Cap and Trade: What’s the Point?
Nicolas Loris /
There’s a point at which you’ve got to ask yourself, what are we doing here? What’s the point?”
That’s Elaine Kamarck, a former Clinton administration official and advisor to at that time Vice President Gore, and she’s talking about the Waxman-Markey cap and trade bill. In order to garner enough votes to pass the House of Representatives, policymakers made promises that have groups like Greenpeace questioning the environmental effectiveness of the bill.

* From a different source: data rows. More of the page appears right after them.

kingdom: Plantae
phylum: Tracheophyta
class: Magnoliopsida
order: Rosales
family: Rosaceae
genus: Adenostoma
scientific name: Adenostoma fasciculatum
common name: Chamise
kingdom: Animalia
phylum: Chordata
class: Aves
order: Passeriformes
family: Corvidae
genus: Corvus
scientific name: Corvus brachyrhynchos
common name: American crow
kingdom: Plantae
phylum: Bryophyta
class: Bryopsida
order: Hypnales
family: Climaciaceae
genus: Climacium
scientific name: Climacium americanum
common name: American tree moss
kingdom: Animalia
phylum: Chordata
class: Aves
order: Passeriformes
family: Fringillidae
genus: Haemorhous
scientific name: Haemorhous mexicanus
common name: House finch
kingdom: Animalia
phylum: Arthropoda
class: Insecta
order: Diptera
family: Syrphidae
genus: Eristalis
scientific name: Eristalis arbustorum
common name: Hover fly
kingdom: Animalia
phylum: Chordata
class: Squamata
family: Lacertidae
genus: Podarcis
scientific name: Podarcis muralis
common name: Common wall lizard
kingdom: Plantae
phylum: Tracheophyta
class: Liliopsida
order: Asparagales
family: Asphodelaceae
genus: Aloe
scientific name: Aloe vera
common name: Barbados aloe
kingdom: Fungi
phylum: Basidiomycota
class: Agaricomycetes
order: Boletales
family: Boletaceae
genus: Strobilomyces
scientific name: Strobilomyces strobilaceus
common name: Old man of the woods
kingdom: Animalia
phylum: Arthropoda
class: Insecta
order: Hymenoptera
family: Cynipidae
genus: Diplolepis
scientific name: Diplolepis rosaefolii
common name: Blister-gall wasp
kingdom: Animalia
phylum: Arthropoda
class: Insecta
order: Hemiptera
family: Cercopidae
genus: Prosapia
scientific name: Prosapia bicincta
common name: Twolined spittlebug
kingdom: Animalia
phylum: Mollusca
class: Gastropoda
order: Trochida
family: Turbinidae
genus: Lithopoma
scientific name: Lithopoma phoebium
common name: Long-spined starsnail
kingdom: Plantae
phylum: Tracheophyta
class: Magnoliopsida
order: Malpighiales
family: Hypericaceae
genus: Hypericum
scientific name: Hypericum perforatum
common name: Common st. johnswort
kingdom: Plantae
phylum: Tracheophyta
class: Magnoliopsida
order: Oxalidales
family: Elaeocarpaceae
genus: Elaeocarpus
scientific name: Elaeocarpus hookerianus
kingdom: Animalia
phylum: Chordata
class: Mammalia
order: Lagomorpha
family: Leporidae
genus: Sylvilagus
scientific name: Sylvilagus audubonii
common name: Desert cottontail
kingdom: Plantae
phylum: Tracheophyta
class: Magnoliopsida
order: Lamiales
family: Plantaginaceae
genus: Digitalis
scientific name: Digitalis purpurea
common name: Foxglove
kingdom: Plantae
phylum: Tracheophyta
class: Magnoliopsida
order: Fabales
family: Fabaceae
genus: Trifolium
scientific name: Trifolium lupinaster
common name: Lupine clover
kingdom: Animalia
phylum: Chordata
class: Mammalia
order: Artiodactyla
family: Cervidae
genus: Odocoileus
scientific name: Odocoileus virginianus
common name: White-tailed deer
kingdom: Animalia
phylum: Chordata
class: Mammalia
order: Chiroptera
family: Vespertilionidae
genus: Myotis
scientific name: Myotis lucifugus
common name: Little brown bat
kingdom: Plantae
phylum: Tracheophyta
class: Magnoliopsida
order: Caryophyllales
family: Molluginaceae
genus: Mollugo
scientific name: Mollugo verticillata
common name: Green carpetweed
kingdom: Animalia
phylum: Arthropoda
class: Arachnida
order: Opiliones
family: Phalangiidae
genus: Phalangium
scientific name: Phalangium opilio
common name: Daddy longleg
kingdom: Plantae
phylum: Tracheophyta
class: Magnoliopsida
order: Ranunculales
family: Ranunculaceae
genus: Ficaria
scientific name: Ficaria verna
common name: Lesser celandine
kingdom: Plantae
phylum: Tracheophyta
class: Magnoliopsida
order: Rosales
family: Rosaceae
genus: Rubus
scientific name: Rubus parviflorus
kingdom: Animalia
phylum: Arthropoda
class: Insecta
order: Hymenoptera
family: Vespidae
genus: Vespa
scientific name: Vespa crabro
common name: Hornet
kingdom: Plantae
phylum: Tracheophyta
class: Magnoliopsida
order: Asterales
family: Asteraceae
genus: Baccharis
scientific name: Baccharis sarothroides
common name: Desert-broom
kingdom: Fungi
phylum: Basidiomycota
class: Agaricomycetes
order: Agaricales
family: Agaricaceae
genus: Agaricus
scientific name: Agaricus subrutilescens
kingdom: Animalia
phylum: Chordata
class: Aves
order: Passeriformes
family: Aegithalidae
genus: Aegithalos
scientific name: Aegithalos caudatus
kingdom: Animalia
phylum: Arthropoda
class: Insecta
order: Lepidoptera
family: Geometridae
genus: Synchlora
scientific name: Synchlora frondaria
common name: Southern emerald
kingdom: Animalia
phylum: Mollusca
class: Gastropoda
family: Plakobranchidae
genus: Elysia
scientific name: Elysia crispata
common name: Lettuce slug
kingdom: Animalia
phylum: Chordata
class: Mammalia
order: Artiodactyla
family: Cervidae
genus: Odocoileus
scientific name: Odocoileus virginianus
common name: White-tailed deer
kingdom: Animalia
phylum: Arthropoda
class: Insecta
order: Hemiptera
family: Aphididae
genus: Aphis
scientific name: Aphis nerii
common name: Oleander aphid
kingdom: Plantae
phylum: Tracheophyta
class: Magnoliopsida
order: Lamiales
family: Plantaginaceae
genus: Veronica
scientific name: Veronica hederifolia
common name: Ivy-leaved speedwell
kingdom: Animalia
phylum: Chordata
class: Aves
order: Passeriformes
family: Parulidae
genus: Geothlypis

One of the most contentious provisions in the bill is the use of offsets to reduce carbon dioxide emissions, in which “a manufacturing plant in, say, Gary, Ind., that is exceeding its ‘permitted’ expulsion of CO2, could continue to commit this sin against humanity by paying for a Brazilian farmer to plant some trees in the rain forest. A more patriotic company might achieve the same result by paying an Iowa farmer to implement more ‘Earth-friendly’ farming practices. Of course, to guard against some nefarious polluter trying to cheat Uncle Sam and the world by claiming bogus ‘offsets,’ here must be a monitoring mechanism. Enter the ‘Offsets Integrity Advisory Board’ — yet another group of scientific ‘experts’ that would be tasked with compiling a list of qualifying offsets around the globe.”